Position de Natagora dans le cadre des conflits liés au grand cormoran

Adoptée par le Conseil d’Administration le 27/03/2006

1.- Natagora est consciente de l'intérêt social et économique du secteur de la pêche et de la pisciculture en Région Wallonne, ainsi que des efforts qui sont consentis par certaines associations de pêcheurs pour restaurer des habitats aquatiques plus naturels.

2.- Le Grand Cormoran peut créer des dommages dans le cadre de la pêche récréative, de la pisciculture ou de la pêche commerciale. Les dommages qu'il peut causer ne sont pas seulement de l'ordre de la baisse de la quantité de poisson ou du rendement escompté mais sont aussi liés à l'effet psychologique (par exemple: baisse de la fréquentation par le public d'étangs de pêche récréative à cause de la simple présence des oiseaux).
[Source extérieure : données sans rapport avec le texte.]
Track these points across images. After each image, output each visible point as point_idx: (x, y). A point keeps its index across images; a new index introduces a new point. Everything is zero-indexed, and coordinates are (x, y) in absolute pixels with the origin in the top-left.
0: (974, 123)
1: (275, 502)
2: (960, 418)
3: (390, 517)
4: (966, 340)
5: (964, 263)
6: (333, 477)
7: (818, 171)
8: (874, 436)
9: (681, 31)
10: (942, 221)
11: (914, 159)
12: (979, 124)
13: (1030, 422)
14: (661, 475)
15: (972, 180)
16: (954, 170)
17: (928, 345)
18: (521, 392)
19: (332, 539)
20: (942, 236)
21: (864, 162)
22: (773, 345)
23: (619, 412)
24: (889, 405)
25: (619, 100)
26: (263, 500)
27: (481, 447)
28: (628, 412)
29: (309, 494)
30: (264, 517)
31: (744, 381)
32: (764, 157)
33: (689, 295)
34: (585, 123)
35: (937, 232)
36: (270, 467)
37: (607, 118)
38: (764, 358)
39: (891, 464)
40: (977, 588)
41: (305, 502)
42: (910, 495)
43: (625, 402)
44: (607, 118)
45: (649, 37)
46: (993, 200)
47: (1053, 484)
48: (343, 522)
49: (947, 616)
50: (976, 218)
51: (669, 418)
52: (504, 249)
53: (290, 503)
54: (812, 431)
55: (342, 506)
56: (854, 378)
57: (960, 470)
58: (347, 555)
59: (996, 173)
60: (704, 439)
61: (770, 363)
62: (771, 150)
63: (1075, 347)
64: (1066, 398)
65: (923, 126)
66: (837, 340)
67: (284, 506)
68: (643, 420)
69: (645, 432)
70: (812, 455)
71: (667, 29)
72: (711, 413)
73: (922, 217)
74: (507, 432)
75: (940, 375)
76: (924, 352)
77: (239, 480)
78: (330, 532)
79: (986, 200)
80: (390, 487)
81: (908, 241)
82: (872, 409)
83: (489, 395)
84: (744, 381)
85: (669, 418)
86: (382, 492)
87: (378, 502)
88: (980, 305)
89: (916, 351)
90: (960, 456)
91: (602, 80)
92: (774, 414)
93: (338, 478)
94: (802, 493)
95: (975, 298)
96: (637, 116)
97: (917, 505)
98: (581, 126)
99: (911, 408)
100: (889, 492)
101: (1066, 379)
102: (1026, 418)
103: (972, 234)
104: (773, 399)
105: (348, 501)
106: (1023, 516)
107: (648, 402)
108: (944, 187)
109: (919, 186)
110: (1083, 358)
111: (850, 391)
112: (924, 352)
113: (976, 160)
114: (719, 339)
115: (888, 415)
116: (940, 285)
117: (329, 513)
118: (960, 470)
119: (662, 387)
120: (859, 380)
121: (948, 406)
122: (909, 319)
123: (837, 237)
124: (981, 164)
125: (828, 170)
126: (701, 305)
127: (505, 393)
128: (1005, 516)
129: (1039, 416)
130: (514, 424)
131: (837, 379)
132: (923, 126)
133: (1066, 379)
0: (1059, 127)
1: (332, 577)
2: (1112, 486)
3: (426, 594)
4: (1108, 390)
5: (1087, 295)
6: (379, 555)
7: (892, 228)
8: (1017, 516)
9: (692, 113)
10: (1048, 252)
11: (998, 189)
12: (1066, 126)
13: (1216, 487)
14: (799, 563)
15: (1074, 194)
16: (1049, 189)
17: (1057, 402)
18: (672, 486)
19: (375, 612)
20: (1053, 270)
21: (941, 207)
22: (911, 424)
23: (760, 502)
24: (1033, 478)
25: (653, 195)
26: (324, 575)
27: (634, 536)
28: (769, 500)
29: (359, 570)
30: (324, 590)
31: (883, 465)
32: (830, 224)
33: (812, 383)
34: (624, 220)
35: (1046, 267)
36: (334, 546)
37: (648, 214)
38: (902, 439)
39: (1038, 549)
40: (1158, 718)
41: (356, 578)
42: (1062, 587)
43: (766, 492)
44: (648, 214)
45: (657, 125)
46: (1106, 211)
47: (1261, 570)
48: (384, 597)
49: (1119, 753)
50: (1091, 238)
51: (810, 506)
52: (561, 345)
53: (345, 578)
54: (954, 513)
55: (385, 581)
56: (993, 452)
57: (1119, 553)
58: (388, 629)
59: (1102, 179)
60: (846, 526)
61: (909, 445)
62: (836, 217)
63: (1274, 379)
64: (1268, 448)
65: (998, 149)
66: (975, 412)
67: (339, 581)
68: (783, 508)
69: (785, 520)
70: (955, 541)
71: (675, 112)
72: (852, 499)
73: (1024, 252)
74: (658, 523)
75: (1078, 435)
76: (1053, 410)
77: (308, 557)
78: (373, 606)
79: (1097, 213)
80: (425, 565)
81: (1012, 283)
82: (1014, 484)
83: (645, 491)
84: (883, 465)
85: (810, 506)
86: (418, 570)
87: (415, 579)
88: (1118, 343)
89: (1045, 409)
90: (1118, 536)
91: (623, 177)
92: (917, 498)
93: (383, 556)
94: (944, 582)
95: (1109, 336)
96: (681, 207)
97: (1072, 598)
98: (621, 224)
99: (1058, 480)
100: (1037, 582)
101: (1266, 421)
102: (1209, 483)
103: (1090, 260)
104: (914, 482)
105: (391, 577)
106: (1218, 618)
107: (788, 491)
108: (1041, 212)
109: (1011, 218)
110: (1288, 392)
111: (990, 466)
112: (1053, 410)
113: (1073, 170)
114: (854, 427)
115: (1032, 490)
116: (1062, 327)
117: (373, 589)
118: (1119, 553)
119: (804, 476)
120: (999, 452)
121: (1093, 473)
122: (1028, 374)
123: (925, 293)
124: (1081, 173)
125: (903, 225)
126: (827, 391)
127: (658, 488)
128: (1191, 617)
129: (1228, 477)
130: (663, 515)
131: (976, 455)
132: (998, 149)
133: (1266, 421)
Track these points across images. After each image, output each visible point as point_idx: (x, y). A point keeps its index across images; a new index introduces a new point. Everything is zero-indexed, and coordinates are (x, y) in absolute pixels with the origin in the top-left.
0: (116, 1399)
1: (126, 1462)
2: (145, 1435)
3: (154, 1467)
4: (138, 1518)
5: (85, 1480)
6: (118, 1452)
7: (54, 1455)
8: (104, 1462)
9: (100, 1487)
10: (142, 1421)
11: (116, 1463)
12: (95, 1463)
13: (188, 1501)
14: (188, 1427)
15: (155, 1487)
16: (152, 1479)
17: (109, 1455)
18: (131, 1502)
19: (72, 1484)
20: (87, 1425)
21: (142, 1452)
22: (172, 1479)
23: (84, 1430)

3.- En Région Wallonne, les dommages causés par le Grand Cormoran sur les populations de poissons en milieu naturel (rivières et étangs) ne sont pas clairement démontrés. Toute action de contrôle du Grand Cormoran dans ces habitats devrait être précédée d'une étude indépendante permettant de faire la lumière sur l'influence réelle de cette espèce.

4.- Natagora est contre toute action létale vis-à-vis du Grand Cormoran, que ce soit dans le cadre d'une régulation des populations à l'échelle régionale ou dans le cadre d'un soutien à un effarouchement local. Les raisons en sont avant tout éthiques, mais de toute façon la destruction de l'espèce n'est pas une solution efficace de résolution des conflits. Les tirs létaux peuvent être remplacées par des techniques non létales dans le cadre d'actions d'effarouchements.

5.- La mise en place de plan de tir ou la délivrance de dérogations autorisant la destruction de l'espèce risquent de constituer de dangereux précédents et d'entraîner des demandes pour d'autres espèces qui, aux yeux de certains groupes de pressions, représentent une source de problème. 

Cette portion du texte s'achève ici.